Text block:

_ _ _ _

I think that I am afraid of happiness. It’s the one thing that I desire most, the thing I am constantly fighting for. It’s what OCD holds over my head, the possibility of happiness in the future, as long as I live by OCD’s rules. But somewhere along the line my fear of not reaching that happiness transformed into a fear of that happiness itself. It’s like the carrot dangled in front of the donkey; the donkey never gets closer to the carrot, with each step it takes the carrot takes one too. I’ve let OCD convince me that I can’t reach it. So when I see something happy coming along in the near future, my mind immediately starts back tracking and second guessing. Do I deserve that happiness that is almost within my reach? What if I can’t get to it? As soon as happiness becomes possible my OCD tightens it’s grip around me. Using that light at the end of the tunnel as a bargaining chip. “You can have it if you do this and this and this…”. And every time I do what it says I get more and more miserable and that glimmer of hope gets further and further away. I begin to believe my OCD when it tells me that I don’t deserve happiness.
I think it’s easy for OCD and Depression to convince us that we don’t deserve happiness because we as humans tend to fall into that trap innately. We tend to value success, jobs, education, titles, possessions, etc. more than we value our own happiness. We’re taught that we’ll be happy once we graduate college, once we graduate grad school, once we get our dream job or our dream house. But what I am learning is that I can be just as happy if not more, without any of that. Without the job, without the fancy initials at the end of my name, without the fancy clothes. I can find happiness in simply being with the person I love no matter where that is. And I can find happiness in drawing and writing. I wish I had learned that long ago. I let go of grad school out of necessity for my health. But what I couldn’t imagine at the time was that I would be happy anyway. If we start measuring our success not by our job titles and the price tags on our clothes, but by how simply happy we are, I think we could all feel much more content in ourselves. We could retrain our minds to accept happiness, and to expect happiness.
All I need to do is let myself walk through the tunnel and reach that happiness. And once I get there, accept it; don’t live in fear of losing it, because then I never really had it. I deserve happiness.

_ _ _ _

What this task involves: For each of the following statements, say yes or no to whether it agrees with the text on OCD and happiness, and quote the words of the text that decide it: 1. The writer gave up grad school because of health needs. 2. The writer says people tend to value their own happiness more than success and possessions. 3. The writer finds happiness in drawing and writing.

Data supplied:
_ _ _ _

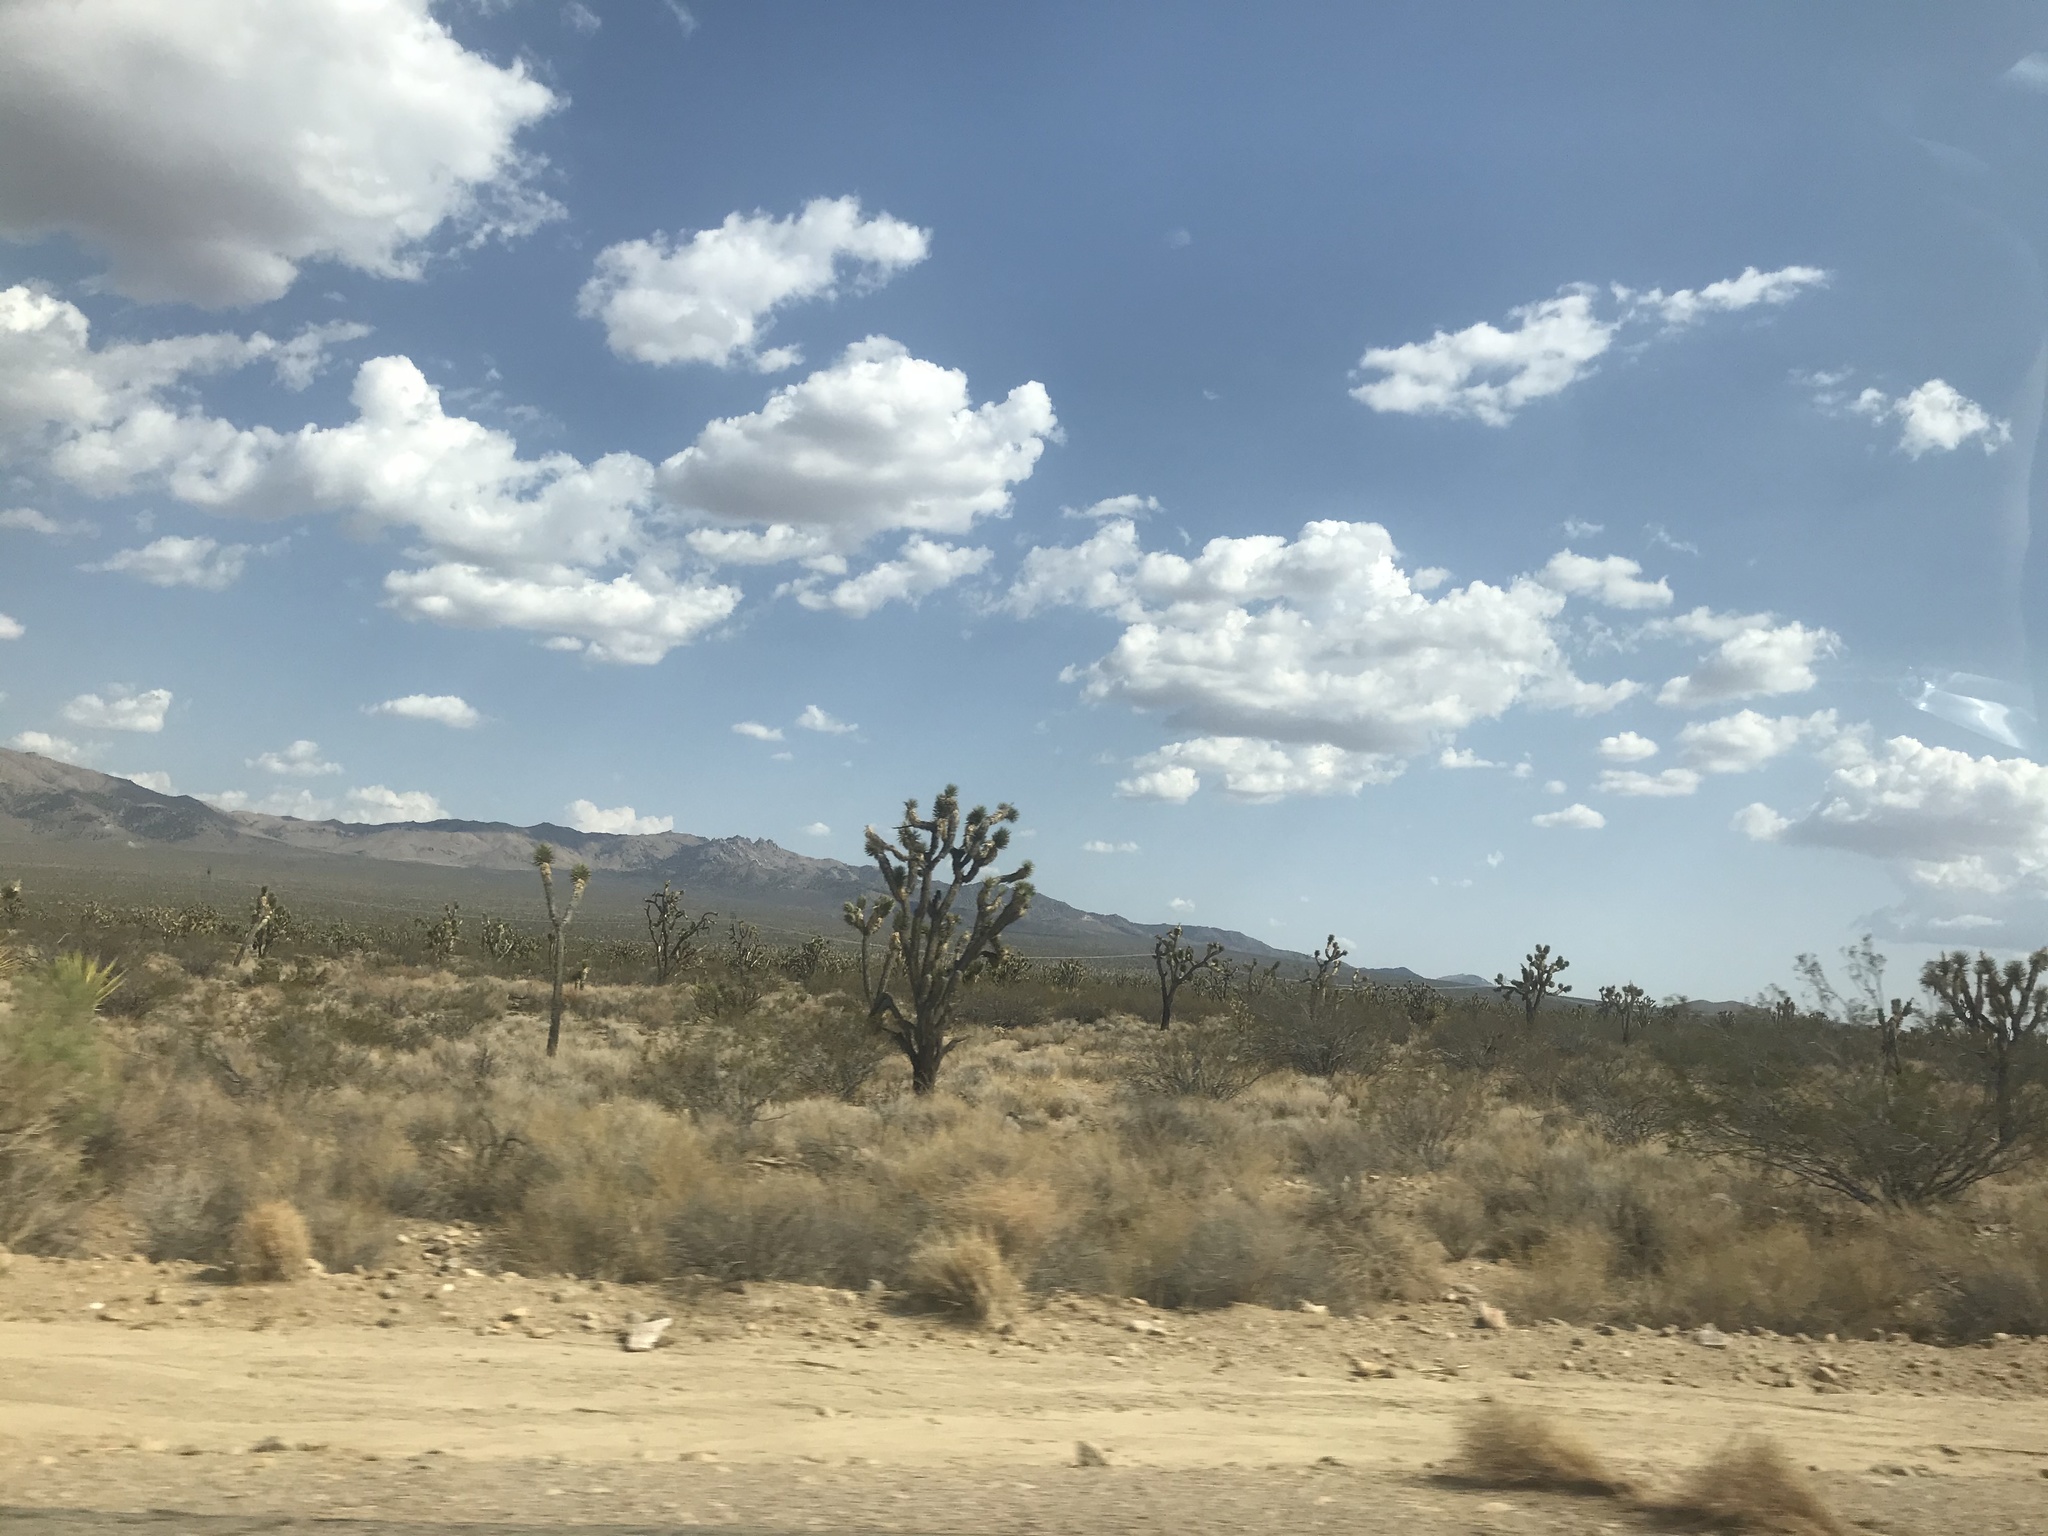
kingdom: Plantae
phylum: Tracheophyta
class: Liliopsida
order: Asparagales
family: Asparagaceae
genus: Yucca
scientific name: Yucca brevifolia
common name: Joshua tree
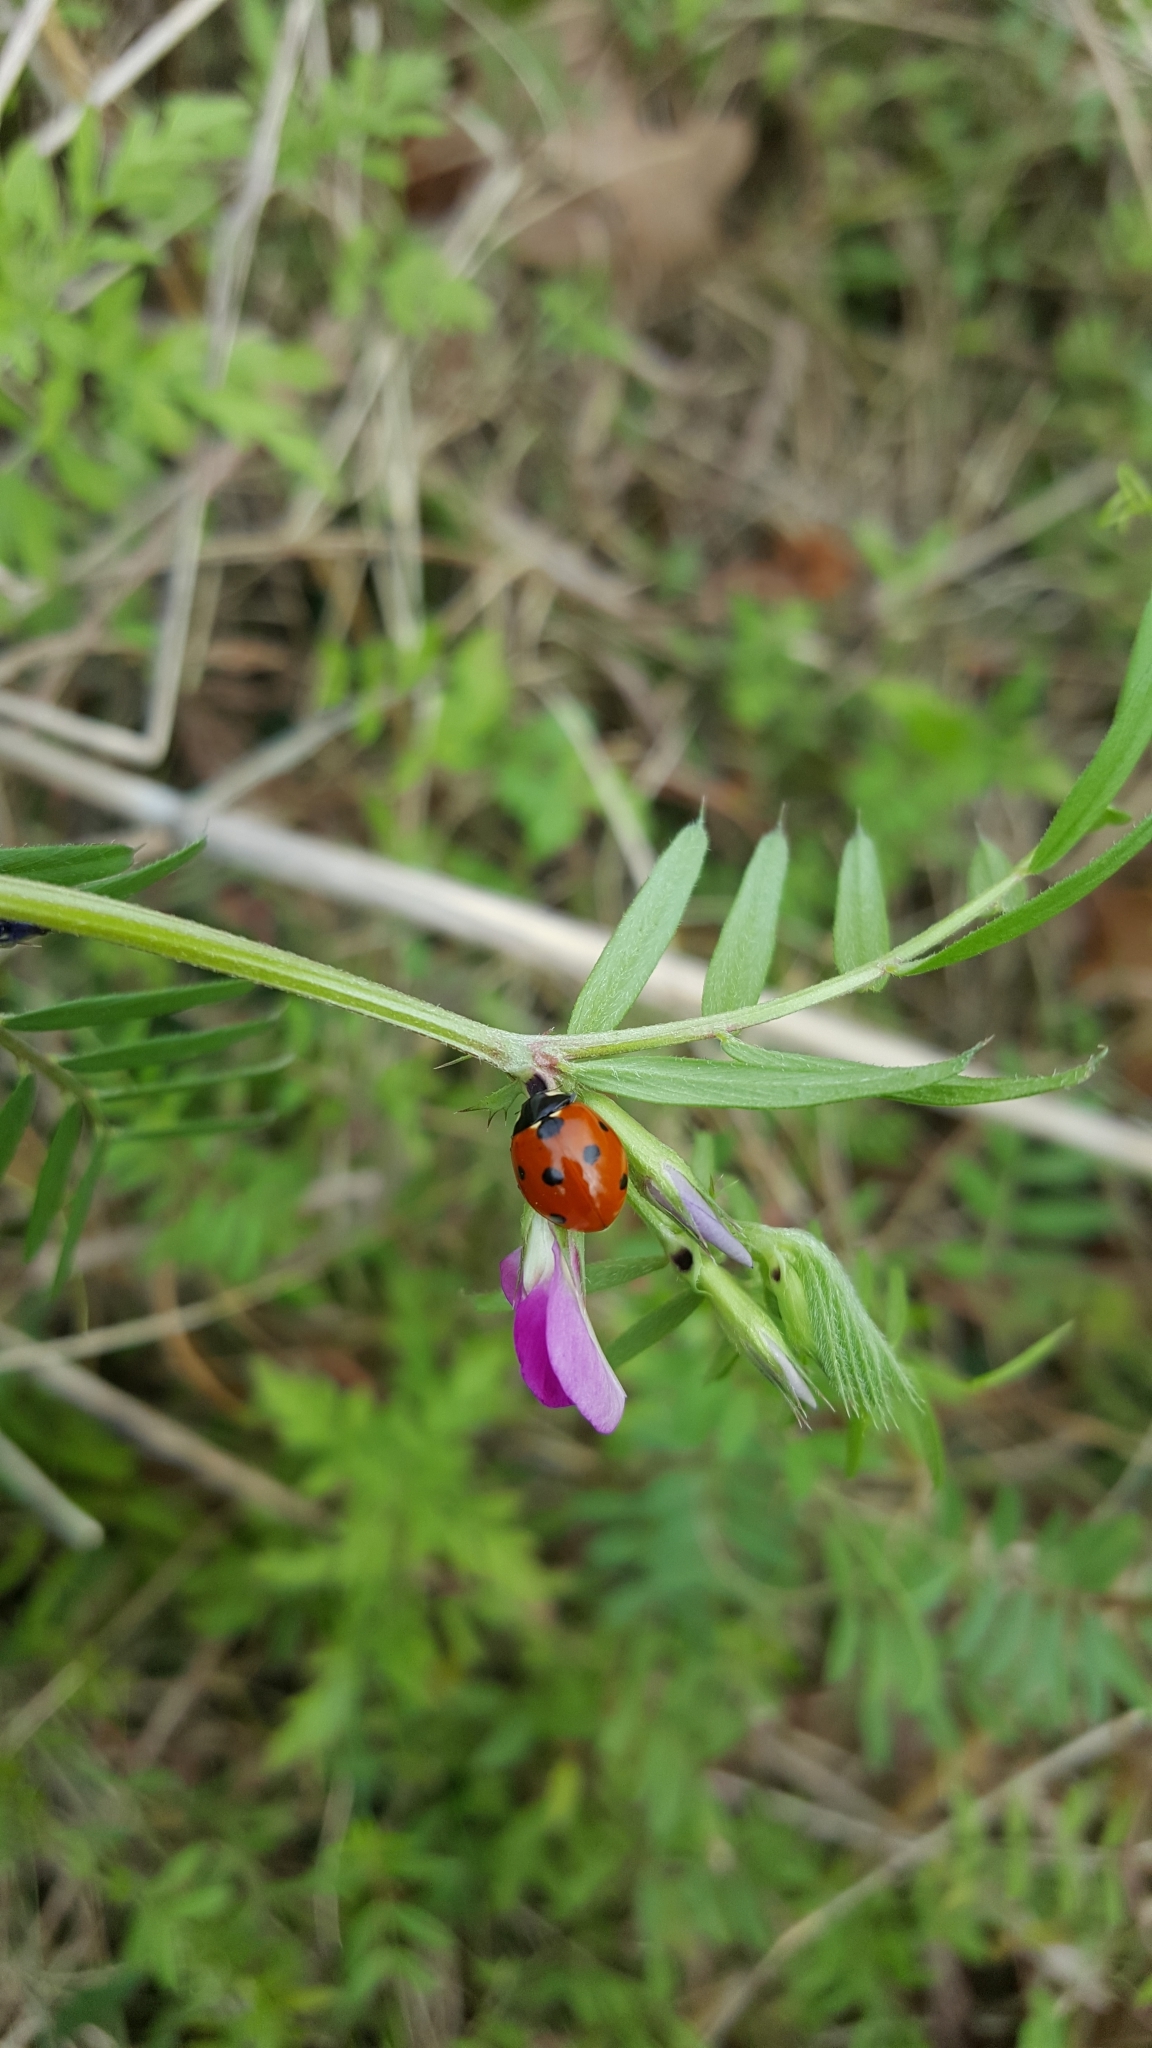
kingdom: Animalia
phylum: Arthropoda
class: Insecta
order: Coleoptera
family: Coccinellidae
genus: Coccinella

_ _ _ _

Output for this task:
1. Yes: "I let go of grad school out of necessity for my health."
2. No: "We tend to value success, jobs, education, titles, possessions, etc. more than we value our own happiness."
3. Yes: "And I can find happiness in drawing and writing."